Labeled box records:
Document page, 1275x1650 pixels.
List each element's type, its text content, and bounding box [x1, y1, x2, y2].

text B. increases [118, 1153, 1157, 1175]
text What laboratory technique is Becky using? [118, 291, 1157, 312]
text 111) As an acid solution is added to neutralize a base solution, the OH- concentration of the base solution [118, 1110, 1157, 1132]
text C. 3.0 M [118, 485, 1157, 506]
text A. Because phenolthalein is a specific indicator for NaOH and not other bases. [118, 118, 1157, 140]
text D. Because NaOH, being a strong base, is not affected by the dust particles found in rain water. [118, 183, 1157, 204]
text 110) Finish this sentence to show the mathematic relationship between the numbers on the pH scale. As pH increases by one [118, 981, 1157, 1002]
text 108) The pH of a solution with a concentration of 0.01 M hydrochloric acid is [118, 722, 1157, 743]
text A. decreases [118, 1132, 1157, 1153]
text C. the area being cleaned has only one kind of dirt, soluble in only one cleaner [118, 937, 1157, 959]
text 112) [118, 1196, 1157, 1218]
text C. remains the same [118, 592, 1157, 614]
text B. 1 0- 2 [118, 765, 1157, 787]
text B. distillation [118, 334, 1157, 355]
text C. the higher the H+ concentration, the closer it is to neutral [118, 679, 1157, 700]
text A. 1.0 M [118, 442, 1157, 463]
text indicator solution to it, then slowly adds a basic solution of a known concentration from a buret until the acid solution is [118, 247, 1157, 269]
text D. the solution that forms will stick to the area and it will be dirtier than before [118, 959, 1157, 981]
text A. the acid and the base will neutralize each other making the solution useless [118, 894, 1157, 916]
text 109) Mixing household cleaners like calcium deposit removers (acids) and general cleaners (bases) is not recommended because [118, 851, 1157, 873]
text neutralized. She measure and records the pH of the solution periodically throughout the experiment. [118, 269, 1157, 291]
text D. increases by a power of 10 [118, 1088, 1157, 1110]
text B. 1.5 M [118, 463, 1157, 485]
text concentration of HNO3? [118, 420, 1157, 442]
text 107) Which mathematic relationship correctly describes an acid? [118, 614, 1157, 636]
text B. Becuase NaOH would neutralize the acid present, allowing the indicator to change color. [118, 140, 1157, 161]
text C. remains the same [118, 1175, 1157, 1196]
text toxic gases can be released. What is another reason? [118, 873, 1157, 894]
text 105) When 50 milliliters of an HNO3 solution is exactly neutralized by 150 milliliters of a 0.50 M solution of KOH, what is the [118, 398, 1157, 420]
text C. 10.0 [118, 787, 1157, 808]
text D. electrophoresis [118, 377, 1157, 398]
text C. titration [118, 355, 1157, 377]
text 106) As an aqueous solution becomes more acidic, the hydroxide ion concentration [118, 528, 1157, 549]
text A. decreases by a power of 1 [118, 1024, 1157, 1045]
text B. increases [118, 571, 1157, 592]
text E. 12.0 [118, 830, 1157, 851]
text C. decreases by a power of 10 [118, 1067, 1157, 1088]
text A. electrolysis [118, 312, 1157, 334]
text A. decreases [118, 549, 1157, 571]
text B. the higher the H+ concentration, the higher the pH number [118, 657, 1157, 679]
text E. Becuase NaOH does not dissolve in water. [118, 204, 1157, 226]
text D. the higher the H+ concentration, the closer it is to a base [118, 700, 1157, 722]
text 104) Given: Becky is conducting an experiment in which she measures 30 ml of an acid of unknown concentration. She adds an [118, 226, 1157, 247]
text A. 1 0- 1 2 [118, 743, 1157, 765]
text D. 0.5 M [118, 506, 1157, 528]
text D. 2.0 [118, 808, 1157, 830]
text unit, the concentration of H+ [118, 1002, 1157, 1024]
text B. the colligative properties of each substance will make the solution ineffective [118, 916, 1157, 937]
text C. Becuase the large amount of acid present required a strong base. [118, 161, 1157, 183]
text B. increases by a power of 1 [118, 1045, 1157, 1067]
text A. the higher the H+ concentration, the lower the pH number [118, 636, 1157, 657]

### STATED GOAL
Retype the records word for word, beginning at the very start and continuing through the line containing "List each element's".

### REPLY
Document page, 1275x1650 pixels.
List each element's type, its text content, and bounding box [x1, y1, x2, y2].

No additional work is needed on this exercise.